David Bennett underwent the nine-hour experimental procedure at the University of Maryland Medical Center in Baltimore on Saturday.
Surgeons used a heart taken from a pig that had undergone gene-editing to make it less likely that his body's immune system would reject the organ.
The 57-year-old patient is breathing on his own while still connected to a machine that helps his new heart pump blood around his body.
Experts say it is too soon to know if his body will fully accept the organ and that the next few weeks will be critical as he is weaned off the machine.
But, if successful, it would mark a medical breakthrough and could save thousands of lives in the US alone each year.
Doctors called the procedure a 'watershed event.'
Mr Bennett, a labourer, knew there was no guarantee the risky operation would work but was too sick to qualify for a human organ.
A day before his pioneering surgery, Mr Bennett said it was 'either die or do this transplant', he said, "I want to live.

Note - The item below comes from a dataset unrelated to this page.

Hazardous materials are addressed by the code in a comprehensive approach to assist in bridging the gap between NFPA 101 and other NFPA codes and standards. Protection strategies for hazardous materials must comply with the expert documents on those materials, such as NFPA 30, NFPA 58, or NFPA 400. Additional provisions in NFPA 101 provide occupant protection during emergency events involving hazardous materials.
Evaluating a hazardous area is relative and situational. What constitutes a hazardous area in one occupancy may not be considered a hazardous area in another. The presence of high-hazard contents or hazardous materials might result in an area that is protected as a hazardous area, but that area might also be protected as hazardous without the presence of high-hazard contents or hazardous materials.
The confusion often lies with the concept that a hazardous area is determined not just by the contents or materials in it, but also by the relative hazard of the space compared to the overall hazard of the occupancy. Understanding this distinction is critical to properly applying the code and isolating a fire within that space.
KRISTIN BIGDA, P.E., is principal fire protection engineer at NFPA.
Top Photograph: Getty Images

I know it's a shot in the dark, but it's my last choice."
There is a huge shortage of human organs donated for transplant in the US and the UK, driving scientists to try to figure out how to use animal organs instead.
Nearly 120,000 Americans are in need of healthy organs and, on average, 20 people die each day waiting for one to become available.

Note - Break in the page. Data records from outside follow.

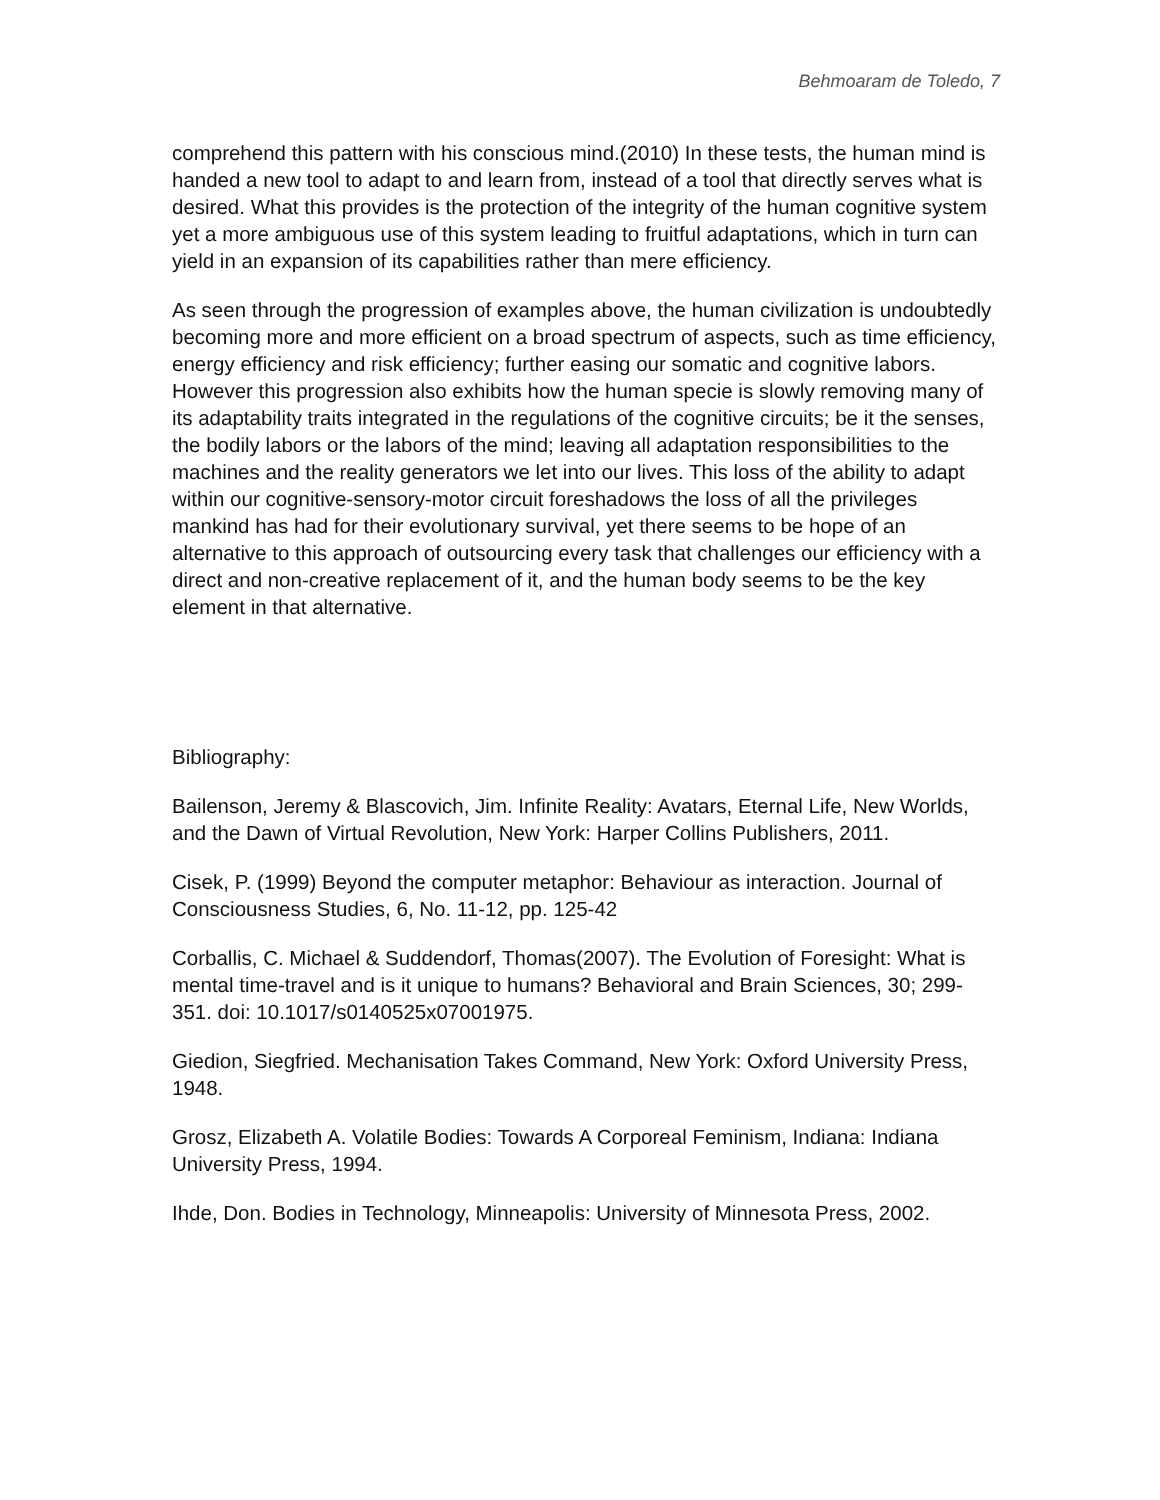Behmoaram de Toledo, 7
comprehend this pattern with his conscious mind.(2010) In these tests, the human mind is handed a new tool to adapt to and learn from, instead of a tool that directly serves what is desired. What this provides is the protection of the integrity of the human cognitive system yet a more ambiguous use of this system leading to fruitful adaptations, which in turn can yield in an expansion of its capabilities rather than mere efficiency.
As seen through the progression of examples above, the human civilization is undoubtedly becoming more and more efficient on a broad spectrum of aspects, such as time efficiency, energy efficiency and risk efficiency; further easing our somatic and cognitive labors. However this progression also exhibits how the human specie is slowly removing many of its adaptability traits integrated in the regulations of the cognitive circuits; be it the senses, the bodily labors or the labors of the mind; leaving all adaptation responsibilities to the machines and the reality generators we let into our lives. This loss of the ability to adapt within our cognitive-sensory-motor circuit foreshadows the loss of all the privileges mankind has had for their evolutionary survival, yet there seems to be hope of an alternative to this approach of outsourcing every task that challenges our efficiency with a direct and non-creative replacement of it, and the human body seems to be the key element in that alternative.
Bibliography:
Bailenson, Jeremy & Blascovich, Jim. Infinite Reality: Avatars, Eternal Life, New Worlds, and the Dawn of Virtual Revolution, New York: Harper Collins Publishers, 2011.
Cisek, P. (1999) Beyond the computer metaphor: Behaviour as interaction. Journal of Consciousness Studies, 6, No. 11-12, pp. 125-42
Corballis, C. Michael & Suddendorf, Thomas(2007). The Evolution of Foresight: What is mental time-travel and is it unique to humans? Behavioral and Brain Sciences, 30; 299-351. doi: 10.1017/s0140525x07001975.
Giedion, Siegfried. Mechanisation Takes Command, New York: Oxford University Press, 1948.
Grosz, Elizabeth A. Volatile Bodies: Towards A Corporeal Feminism, Indiana: Indiana University Press, 1994.
Ihde, Don. Bodies in Technology, Minneapolis: University of Minnesota Press, 2002.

Last year, there were just over 3,800 heart transplants in the US, a record number, according to the United Network for Organ Sharing (UNOS), which oversees the nation’s transplant system.
But prior attempts at such transplants – or xenotransplantation – have failed, largely because patients' bodies rapidly rejected the animal organ. Notably, in 1984, 'Baby Fae' — who was born with a rare heart condition — lived 21 days with a baboon heart.

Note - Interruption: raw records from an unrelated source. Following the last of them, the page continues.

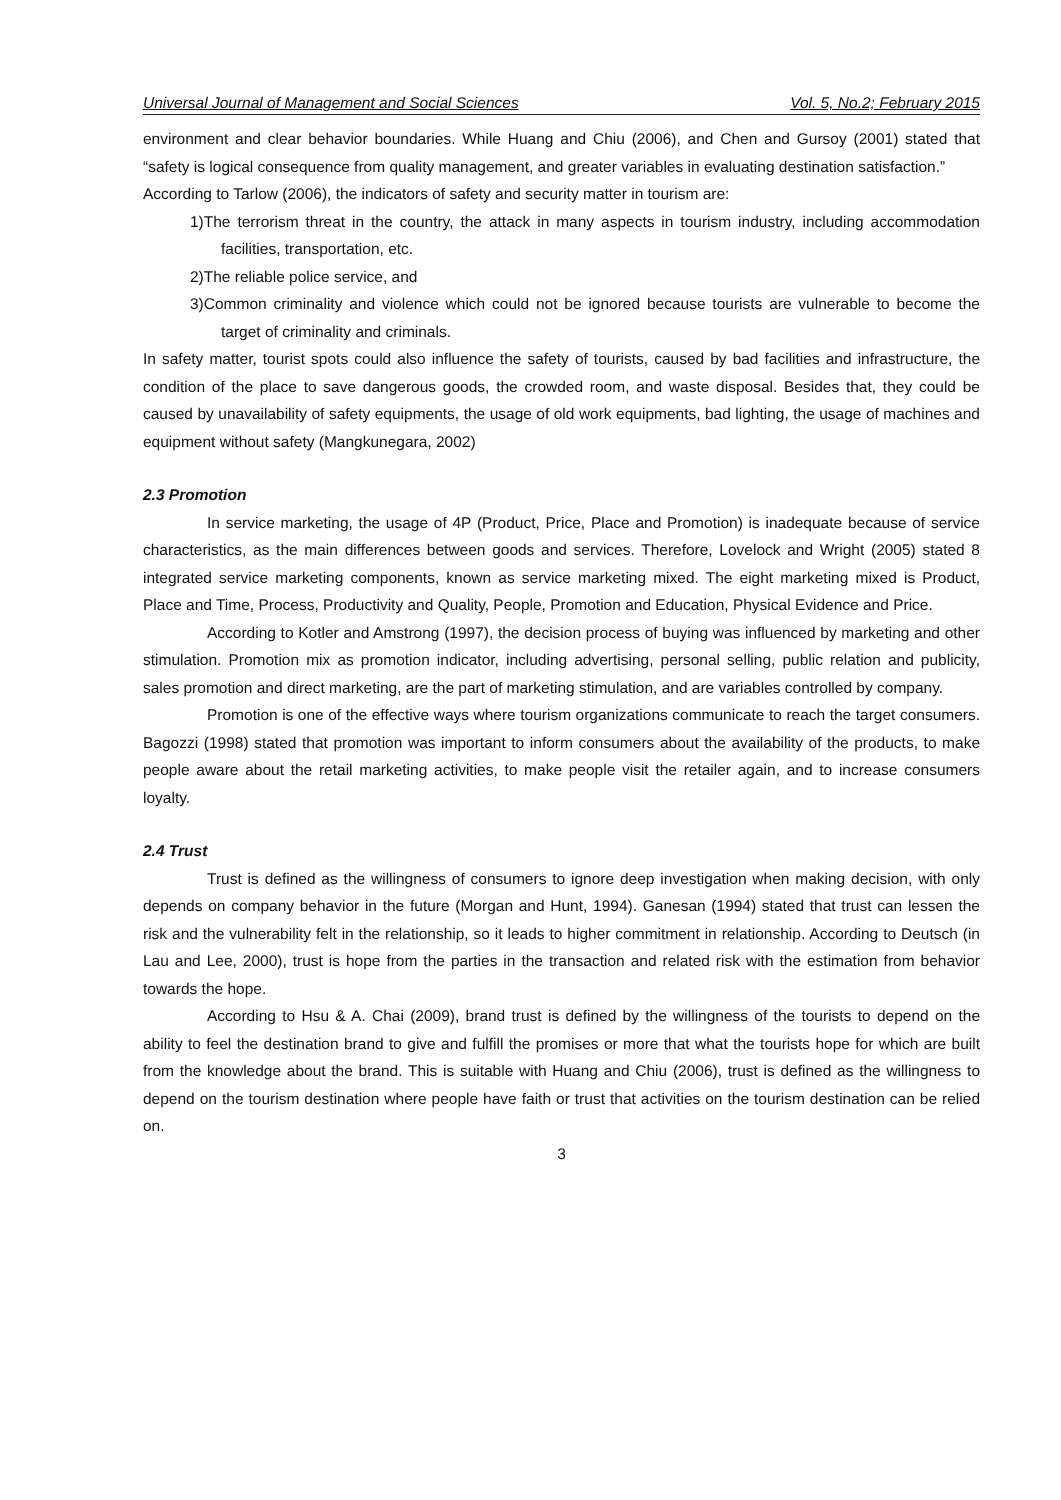Universal Journal of Management and Social Sciences Vol. 5, No.2; February 2015
environment and clear behavior boundaries. While Huang and Chiu (2006), and Chen and Gursoy (2001) stated that “safety is logical consequence from quality management, and greater variables in evaluating destination satisfaction.”
According to Tarlow (2006), the indicators of safety and security matter in tourism are:
1)The terrorism threat in the country, the attack in many aspects in tourism industry, including accommodation facilities, transportation, etc.
2)The reliable police service, and
3)Common criminality and violence which could not be ignored because tourists are vulnerable to become the target of criminality and criminals.
In safety matter, tourist spots could also influence the safety of tourists, caused by bad facilities and infrastructure, the condition of the place to save dangerous goods, the crowded room, and waste disposal. Besides that, they could be caused by unavailability of safety equipments, the usage of old work equipments, bad lighting, the usage of machines and equipment without safety (Mangkunegara, 2002)
2.3 Promotion
In service marketing, the usage of 4P (Product, Price, Place and Promotion) is inadequate because of service characteristics, as the main differences between goods and services. Therefore, Lovelock and Wright (2005) stated 8 integrated service marketing components, known as service marketing mixed. The eight marketing mixed is Product, Place and Time, Process, Productivity and Quality, People, Promotion and Education, Physical Evidence and Price.
According to Kotler and Amstrong (1997), the decision process of buying was influenced by marketing and other stimulation. Promotion mix as promotion indicator, including advertising, personal selling, public relation and publicity, sales promotion and direct marketing, are the part of marketing stimulation, and are variables controlled by company.
Promotion is one of the effective ways where tourism organizations communicate to reach the target consumers. Bagozzi (1998) stated that promotion was important to inform consumers about the availability of the products, to make people aware about the retail marketing activities, to make people visit the retailer again, and to increase consumers loyalty.
2.4 Trust
Trust is defined as the willingness of consumers to ignore deep investigation when making decision, with only depends on company behavior in the future (Morgan and Hunt, 1994). Ganesan (1994) stated that trust can lessen the risk and the vulnerability felt in the relationship, so it leads to higher commitment in relationship. According to Deutsch (in Lau and Lee, 2000), trust is hope from the parties in the transaction and related risk with the estimation from behavior towards the hope.
According to Hsu & A. Chai (2009), brand trust is defined by the willingness of the tourists to depend on the ability to feel the destination brand to give and fulfill the promises or more that what the tourists hope for which are built from the knowledge about the brand. This is suitable with Huang and Chiu (2006), trust is defined as the willingness to depend on the tourism destination where people have faith or trust that activities on the tourism destination can be relied on.
3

Bennett, who has been relatively healthy most of his life, began having severe chest pains in October, his son said.
He went into the University of Maryland Medical Center with severe fatigue and shortness of breath.
"He couldn't climb three steps," said David, a physical therapist who understood the seriousness of his father's condition.
Griffith told the New York Times, "It creates the pulse, it creates the pressure, it is his heart.
"It's working and it looks normal. We are thrilled, but we don't know what tomorrow will bring us. This has never been done before."
Griffith said the patient's condition - heart failure and an irregular heartbeat - made him ineligible for a human heart transplant or a heart pump.
Bennett also failed to qualify for the waitlist for human heart transplants because he had not followed doctors' orders, missing medical appointments and discontinuing prescribed medications.